Industry experts quoted in the piece – including a senior analyst at RICS – predict that the “tightening” will persist until at least the end of 2024, when the Bank of England may consider a pause in rate hikes if inflation stabilises.
4. First‑Time Buyers and the Role of the Government
The Budget’s extension of the Help‑to‑Buy scheme, which has already assisted more than 200,000 buyers since 2018, is seen as a vital lifeline. The article details how the scheme now offers a 5 % equity loan for properties up to £600 k, a step up from the previous 4 % cap. This change is expected to boost demand in the lower‑to‑mid‑range property sector, where first‑time buyers spend most of their budget.
Additionally, the Treasury’s announcement of a “Housing Allowance” for low‑income renters could indirectly affect house prices. The allowance, estimated at £200 per month, is intended to ease pressure on the rental market, possibly reducing the demand for buy-to-let investment and keeping house price inflation in check.
5. Regional Variations and Sectoral Outlook
The article highlights that not all regions are experiencing the same price dynamics. The West Midlands and the North of England, for example, have seen smaller declines in house prices (around 1 %) compared with the South East and London, where prices have fallen by over 5 %. The author attributes these differences to varying local economic conditions, job growth, and the availability of affordable housing stock.

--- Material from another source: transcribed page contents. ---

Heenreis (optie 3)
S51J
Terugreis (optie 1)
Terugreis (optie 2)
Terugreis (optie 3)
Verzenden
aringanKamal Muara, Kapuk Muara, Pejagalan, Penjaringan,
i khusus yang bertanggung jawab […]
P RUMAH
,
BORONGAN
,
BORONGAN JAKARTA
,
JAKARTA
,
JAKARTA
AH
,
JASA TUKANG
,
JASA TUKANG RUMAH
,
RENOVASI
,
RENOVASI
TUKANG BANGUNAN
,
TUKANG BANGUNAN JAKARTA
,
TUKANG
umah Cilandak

The piece also notes that construction activity remains a key factor in the market’s future. A recent report from the Housing Association's national board projects a 4 % increase in new builds in 2024, though this will be tempered by higher construction costs due to the rising VAT on building materials.
6. Looking Ahead – Forecasts and Caveats
Closing the article, the author pulls together several forecasts:
- House Price Growth: The RICS and Land Registry are predicting a modest 0.5 % rise in the next twelve months, conditional on the Bank of England maintaining its “hawkish” stance.

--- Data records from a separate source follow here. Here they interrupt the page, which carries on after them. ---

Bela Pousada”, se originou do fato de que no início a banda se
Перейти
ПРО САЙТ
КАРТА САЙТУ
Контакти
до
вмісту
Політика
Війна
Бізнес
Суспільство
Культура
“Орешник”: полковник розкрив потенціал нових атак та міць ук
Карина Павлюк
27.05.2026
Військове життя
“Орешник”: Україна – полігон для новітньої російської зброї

- Mortgage Rates: The Bank of England is likely to keep rates above 5 % until Q4 2024, implying that affordability pressures will persist.
- Government Interventions: The extension of HTB and potential introduction of new housing‑allowance schemes could provide pockets of relief, especially for first‑time buyers.

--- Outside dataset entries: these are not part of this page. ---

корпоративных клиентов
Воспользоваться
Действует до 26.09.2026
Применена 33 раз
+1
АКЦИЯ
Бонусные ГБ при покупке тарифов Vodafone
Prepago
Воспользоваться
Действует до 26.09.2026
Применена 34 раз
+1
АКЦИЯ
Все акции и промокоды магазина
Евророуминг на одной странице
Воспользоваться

The author stresses that while the Autumn Budget contains some measures aimed at easing pressure, the overall trajectory of the housing market remains cautious. A tighter fiscal stance, coupled with the continued rise in mortgage rates, suggests that any significant rebound in house prices is unlikely in the near term. Instead, the market may see a plateau or modest decline until inflation and interest rates stabilise later in 2024.
Bottom Line
The Standard’s in‑depth analysis presents a clear narrative: the UK housing market is grappling with a combination of higher borrowing costs, a slower economic backdrop, and policy measures that both support buyers and impose fiscal constraints. While the Autumn Budget offers incremental relief for first‑time buyers and some renters, the broader environment suggests that house price growth will remain subdued until the economic conditions – especially interest rates – begin to ease. The article thus serves as an essential read for anyone looking to understand the current pulse of the property market and the likely course of events in the coming months.